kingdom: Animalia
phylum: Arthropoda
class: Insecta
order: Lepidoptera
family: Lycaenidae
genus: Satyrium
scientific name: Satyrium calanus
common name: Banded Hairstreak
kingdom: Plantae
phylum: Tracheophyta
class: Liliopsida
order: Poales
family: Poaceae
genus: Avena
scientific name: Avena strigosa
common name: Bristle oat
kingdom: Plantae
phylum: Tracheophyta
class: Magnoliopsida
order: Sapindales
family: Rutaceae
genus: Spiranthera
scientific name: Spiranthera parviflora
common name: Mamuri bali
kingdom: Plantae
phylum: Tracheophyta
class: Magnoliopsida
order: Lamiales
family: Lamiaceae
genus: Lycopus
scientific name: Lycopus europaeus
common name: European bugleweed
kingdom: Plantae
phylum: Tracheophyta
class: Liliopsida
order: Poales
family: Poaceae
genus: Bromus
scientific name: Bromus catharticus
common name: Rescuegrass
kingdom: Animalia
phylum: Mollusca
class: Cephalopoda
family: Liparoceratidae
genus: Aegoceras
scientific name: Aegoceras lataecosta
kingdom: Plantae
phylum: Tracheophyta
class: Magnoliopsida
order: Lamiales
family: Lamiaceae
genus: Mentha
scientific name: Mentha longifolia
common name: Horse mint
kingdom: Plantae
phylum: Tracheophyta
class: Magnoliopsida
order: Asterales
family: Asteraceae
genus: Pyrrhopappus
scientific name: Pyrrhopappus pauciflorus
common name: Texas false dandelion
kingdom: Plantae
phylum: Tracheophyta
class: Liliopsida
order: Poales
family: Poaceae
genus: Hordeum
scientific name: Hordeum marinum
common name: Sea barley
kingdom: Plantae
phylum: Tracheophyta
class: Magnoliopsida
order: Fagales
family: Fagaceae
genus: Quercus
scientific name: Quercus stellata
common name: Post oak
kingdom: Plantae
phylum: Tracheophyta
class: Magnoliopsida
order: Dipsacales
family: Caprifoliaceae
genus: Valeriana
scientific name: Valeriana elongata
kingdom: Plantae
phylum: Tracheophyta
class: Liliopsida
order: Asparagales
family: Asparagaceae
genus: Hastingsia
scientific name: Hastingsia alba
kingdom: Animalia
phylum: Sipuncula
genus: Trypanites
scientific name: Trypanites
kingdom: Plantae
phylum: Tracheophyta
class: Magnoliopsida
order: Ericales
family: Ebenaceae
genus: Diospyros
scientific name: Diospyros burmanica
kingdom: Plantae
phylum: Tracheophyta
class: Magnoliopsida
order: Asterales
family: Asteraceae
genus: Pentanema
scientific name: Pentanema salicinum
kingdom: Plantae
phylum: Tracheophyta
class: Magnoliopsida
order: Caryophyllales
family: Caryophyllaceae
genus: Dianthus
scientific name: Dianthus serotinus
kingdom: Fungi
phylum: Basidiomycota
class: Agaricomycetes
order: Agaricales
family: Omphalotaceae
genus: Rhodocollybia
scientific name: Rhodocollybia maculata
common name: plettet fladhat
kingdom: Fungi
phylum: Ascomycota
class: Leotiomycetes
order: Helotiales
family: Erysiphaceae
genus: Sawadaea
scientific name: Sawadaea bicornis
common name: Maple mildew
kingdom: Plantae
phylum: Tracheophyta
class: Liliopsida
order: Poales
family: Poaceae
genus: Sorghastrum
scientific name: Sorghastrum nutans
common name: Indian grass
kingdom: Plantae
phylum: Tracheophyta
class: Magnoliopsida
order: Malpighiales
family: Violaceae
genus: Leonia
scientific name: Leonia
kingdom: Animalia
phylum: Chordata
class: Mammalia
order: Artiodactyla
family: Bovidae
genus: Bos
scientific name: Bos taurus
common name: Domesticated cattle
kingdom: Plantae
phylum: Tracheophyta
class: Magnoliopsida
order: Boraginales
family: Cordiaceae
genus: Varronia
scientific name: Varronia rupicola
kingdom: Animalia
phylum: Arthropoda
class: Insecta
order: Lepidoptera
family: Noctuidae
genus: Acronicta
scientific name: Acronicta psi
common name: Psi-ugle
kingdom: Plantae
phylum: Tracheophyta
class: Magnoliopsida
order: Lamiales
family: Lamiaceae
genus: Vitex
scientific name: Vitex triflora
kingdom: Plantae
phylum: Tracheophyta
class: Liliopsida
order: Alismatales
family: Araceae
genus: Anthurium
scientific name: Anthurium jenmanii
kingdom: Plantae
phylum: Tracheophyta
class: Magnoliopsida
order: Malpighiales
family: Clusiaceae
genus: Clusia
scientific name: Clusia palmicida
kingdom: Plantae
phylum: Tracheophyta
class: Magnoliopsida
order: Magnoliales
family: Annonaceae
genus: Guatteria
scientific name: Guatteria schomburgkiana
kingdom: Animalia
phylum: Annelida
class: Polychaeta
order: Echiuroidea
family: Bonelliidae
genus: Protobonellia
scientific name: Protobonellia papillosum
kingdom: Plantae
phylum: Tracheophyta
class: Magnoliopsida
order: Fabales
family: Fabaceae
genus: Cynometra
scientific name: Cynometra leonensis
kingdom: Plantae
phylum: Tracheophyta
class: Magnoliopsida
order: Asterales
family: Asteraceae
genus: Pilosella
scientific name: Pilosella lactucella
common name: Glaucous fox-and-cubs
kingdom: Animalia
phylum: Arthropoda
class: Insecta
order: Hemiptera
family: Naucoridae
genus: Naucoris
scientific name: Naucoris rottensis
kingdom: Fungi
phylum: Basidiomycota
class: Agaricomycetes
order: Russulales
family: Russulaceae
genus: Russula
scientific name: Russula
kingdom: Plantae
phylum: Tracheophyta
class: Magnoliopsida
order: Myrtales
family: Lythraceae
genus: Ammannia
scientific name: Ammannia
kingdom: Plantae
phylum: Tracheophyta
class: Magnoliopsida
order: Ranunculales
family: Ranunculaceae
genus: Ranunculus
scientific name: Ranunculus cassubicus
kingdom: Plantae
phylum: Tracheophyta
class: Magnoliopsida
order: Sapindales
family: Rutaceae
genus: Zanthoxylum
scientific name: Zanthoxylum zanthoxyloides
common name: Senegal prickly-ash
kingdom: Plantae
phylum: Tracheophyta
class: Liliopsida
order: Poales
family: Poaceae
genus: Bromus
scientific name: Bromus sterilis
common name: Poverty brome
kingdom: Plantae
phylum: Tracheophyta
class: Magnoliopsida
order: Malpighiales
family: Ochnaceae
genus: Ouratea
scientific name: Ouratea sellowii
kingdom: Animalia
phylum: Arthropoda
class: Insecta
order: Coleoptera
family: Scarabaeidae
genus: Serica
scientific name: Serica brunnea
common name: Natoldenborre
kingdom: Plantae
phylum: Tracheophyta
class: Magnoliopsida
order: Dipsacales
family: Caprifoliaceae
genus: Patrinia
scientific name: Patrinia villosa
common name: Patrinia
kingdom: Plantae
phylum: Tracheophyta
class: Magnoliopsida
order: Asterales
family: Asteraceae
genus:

________________________________________

Please give every line of the material above as a JSON list of strings, one string per line, leaving out any blank lines.

[
  "kingdom: Animalia",
  "phylum: Arthropoda",
  "class: Insecta",
  "order: Lepidoptera",
  "family: Lycaenidae",
  "genus: Satyrium",
  "scientific name: Satyrium calanus",
  "common name: Banded Hairstreak",
  "kingdom: Plantae",
  "phylum: Tracheophyta",
  "class: Liliopsida",
  "order: Poales",
  "family: Poaceae",
  "genus: Avena",
  "scientific name: Avena strigosa",
  "common name: Bristle oat",
  "kingdom: Plantae",
  "phylum: Tracheophyta",
  "class: Magnoliopsida",
  "order: Sapindales",
  "family: Rutaceae",
  "genus: Spiranthera",
  "scientific name: Spiranthera parviflora",
  "common name: Mamuri bali",
  "kingdom: Plantae",
  "phylum: Tracheophyta",
  "class: Magnoliopsida",
  "order: Lamiales",
  "family: Lamiaceae",
  "genus: Lycopus",
  "scientific name: Lycopus europaeus",
  "common name: European bugleweed",
  "kingdom: Plantae",
  "phylum: Tracheophyta",
  "class: Liliopsida",
  "order: Poales",
  "family: Poaceae",
  "genus: Bromus",
  "scientific name: Bromus catharticus",
  "common name: Rescuegrass",
  "kingdom: Animalia",
  "phylum: Mollusca",
  "class: Cephalopoda",
  "family: Liparoceratidae",
  "genus: Aegoceras",
  "scientific name: Aegoceras lataecosta",
  "kingdom: Plantae",
  "phylum: Tracheophyta",
  "class: Magnoliopsida",
  "order: Lamiales",
  "family: Lamiaceae",
  "genus: Mentha",
  "scientific name: Mentha longifolia",
  "common name: Horse mint",
  "kingdom: Plantae",
  "phylum: Tracheophyta",
  "class: Magnoliopsida",
  "order: Asterales",
  "family: Asteraceae",
  "genus: Pyrrhopappus",
  "scientific name: Pyrrhopappus pauciflorus",
  "common name: Texas false dandelion",
  "kingdom: Plantae",
  "phylum: Tracheophyta",
  "class: Liliopsida",
  "order: Poales",
  "family: Poaceae",
  "genus: Hordeum",
  "scientific name: Hordeum marinum",
  "common name: Sea barley",
  "kingdom: Plantae",
  "phylum: Tracheophyta",
  "class: Magnoliopsida",
  "order: Fagales",
  "family: Fagaceae",
  "genus: Quercus",
  "scientific name: Quercus stellata",
  "common name: Post oak",
  "kingdom: Plantae",
  "phylum: Tracheophyta",
  "class: Magnoliopsida",
  "order: Dipsacales",
  "family: Caprifoliaceae",
  "genus: Valeriana",
  "scientific name: Valeriana elongata",
  "kingdom: Plantae",
  "phylum: Tracheophyta",
  "class: Liliopsida",
  "order: Asparagales",
  "family: Asparagaceae",
  "genus: Hastingsia",
  "scientific name: Hastingsia alba",
  "kingdom: Animalia",
  "phylum: Sipuncula",
  "genus: Trypanites",
  "scientific name: Trypanites",
  "kingdom: Plantae",
  "phylum: Tracheophyta",
  "class: Magnoliopsida",
  "order: Ericales",
  "family: Ebenaceae",
  "genus: Diospyros",
  "scientific name: Diospyros burmanica",
  "kingdom: Plantae",
  "phylum: Tracheophyta",
  "class: Magnoliopsida",
  "order: Asterales",
  "family: Asteraceae",
  "genus: Pentanema",
  "scientific name: Pentanema salicinum",
  "kingdom: Plantae",
  "phylum: Tracheophyta",
  "class: Magnoliopsida",
  "order: Caryophyllales",
  "family: Caryophyllaceae",
  "genus: Dianthus",
  "scientific name: Dianthus serotinus",
  "kingdom: Fungi",
  "phylum: Basidiomycota",
  "class: Agaricomycetes",
  "order: Agaricales",
  "family: Omphalotaceae",
  "genus: Rhodocollybia",
  "scientific name: Rhodocollybia maculata",
  "common name: plettet fladhat",
  "kingdom: Fungi",
  "phylum: Ascomycota",
  "class: Leotiomycetes",
  "order: Helotiales",
  "family: Erysiphaceae",
  "genus: Sawadaea",
  "scientific name: Sawadaea bicornis",
  "common name: Maple mildew",
  "kingdom: Plantae",
  "phylum: Tracheophyta",
  "class: Liliopsida",
  "order: Poales",
  "family: Poaceae",
  "genus: Sorghastrum",
  "scientific name: Sorghastrum nutans",
  "common name: Indian grass",
  "kingdom: Plantae",
  "phylum: Tracheophyta",
  "class: Magnoliopsida",
  "order: Malpighiales",
  "family: Violaceae",
  "genus: Leonia",
  "scientific name: Leonia",
  "kingdom: Animalia",
  "phylum: Chordata",
  "class: Mammalia",
  "order: Artiodactyla",
  "family: Bovidae",
  "genus: Bos",
  "scientific name: Bos taurus",
  "common name: Domesticated cattle",
  "kingdom: Plantae",
  "phylum: Tracheophyta",
  "class: Magnoliopsida",
  "order: Boraginales",
  "family: Cordiaceae",
  "genus: Varronia",
  "scientific name: Varronia rupicola",
  "kingdom: Animalia",
  "phylum: Arthropoda",
  "class: Insecta",
  "order: Lepidoptera",
  "family: Noctuidae",
  "genus: Acronicta",
  "scientific name: Acronicta psi",
  "common name: Psi-ugle",
  "kingdom: Plantae",
  "phylum: Tracheophyta",
  "class: Magnoliopsida",
  "order: Lamiales",
  "family: Lamiaceae",
  "genus: Vitex",
  "scientific name: Vitex triflora",
  "kingdom: Plantae",
  "phylum: Tracheophyta",
  "class: Liliopsida",
  "order: Alismatales",
  "family: Araceae",
  "genus: Anthurium",
  "scientific name: Anthurium jenmanii",
  "kingdom: Plantae",
  "phylum: Tracheophyta",
  "class: Magnoliopsida",
  "order: Malpighiales",
  "family: Clusiaceae",
  "genus: Clusia",
  "scientific name: Clusia palmicida",
  "kingdom: Plantae",
  "phylum: Tracheophyta",
  "class: Magnoliopsida",
  "order: Magnoliales",
  "family: Annonaceae",
  "genus: Guatteria",
  "scientific name: Guatteria schomburgkiana",
  "kingdom: Animalia",
  "phylum: Annelida",
  "class: Polychaeta",
  "order: Echiuroidea",
  "family: Bonelliidae",
  "genus: Protobonellia",
  "scientific name: Protobonellia papillosum",
  "kingdom: Plantae",
  "phylum: Tracheophyta",
  "class: Magnoliopsida",
  "order: Fabales",
  "family: Fabaceae",
  "genus: Cynometra",
  "scientific name: Cynometra leonensis",
  "kingdom: Plantae",
  "phylum: Tracheophyta",
  "class: Magnoliopsida",
  "order: Asterales",
  "family: Asteraceae",
  "genus: Pilosella",
  "scientific name: Pilosella lactucella",
  "common name: Glaucous fox-and-cubs",
  "kingdom: Animalia",
  "phylum: Arthropoda",
  "class: Insecta",
  "order: Hemiptera",
  "family: Naucoridae",
  "genus: Naucoris",
  "scientific name: Naucoris rottensis",
  "kingdom: Fungi",
  "phylum: Basidiomycota",
  "class: Agaricomycetes",
  "order: Russulales",
  "family: Russulaceae",
  "genus: Russula",
  "scientific name: Russula",
  "kingdom: Plantae",
  "phylum: Tracheophyta",
  "class: Magnoliopsida",
  "order: Myrtales",
  "family: Lythraceae",
  "genus: Ammannia",
  "scientific name: Ammannia",
  "kingdom: Plantae",
  "phylum: Tracheophyta",
  "class: Magnoliopsida",
  "order: Ranunculales",
  "family: Ranunculaceae",
  "genus: Ranunculus",
  "scientific name: Ranunculus cassubicus",
  "kingdom: Plantae",
  "phylum: Tracheophyta",
  "class: Magnoliopsida",
  "order: Sapindales",
  "family: Rutaceae",
  "genus: Zanthoxylum",
  "scientific name: Zanthoxylum zanthoxyloides",
  "common name: Senegal prickly-ash",
  "kingdom: Plantae",
  "phylum: Tracheophyta",
  "class: Liliopsida",
  "order: Poales",
  "family: Poaceae",
  "genus: Bromus",
  "scientific name: Bromus sterilis",
  "common name: Poverty brome",
  "kingdom: Plantae",
  "phylum: Tracheophyta",
  "class: Magnoliopsida",
  "order: Malpighiales",
  "family: Ochnaceae",
  "genus: Ouratea",
  "scientific name: Ouratea sellowii",
  "kingdom: Animalia",
  "phylum: Arthropoda",
  "class: Insecta",
  "order: Coleoptera",
  "family: Scarabaeidae",
  "genus: Serica",
  "scientific name: Serica brunnea",
  "common name: Natoldenborre",
  "kingdom: Plantae",
  "phylum: Tracheophyta",
  "class: Magnoliopsida",
  "order: Dipsacales",
  "family: Caprifoliaceae",
  "genus: Patrinia",
  "scientific name: Patrinia villosa",
  "common name: Patrinia",
  "kingdom: Plantae",
  "phylum: Tracheophyta",
  "class: Magnoliopsida",
  "order: Asterales",
  "family: Asteraceae",
  "genus:"
]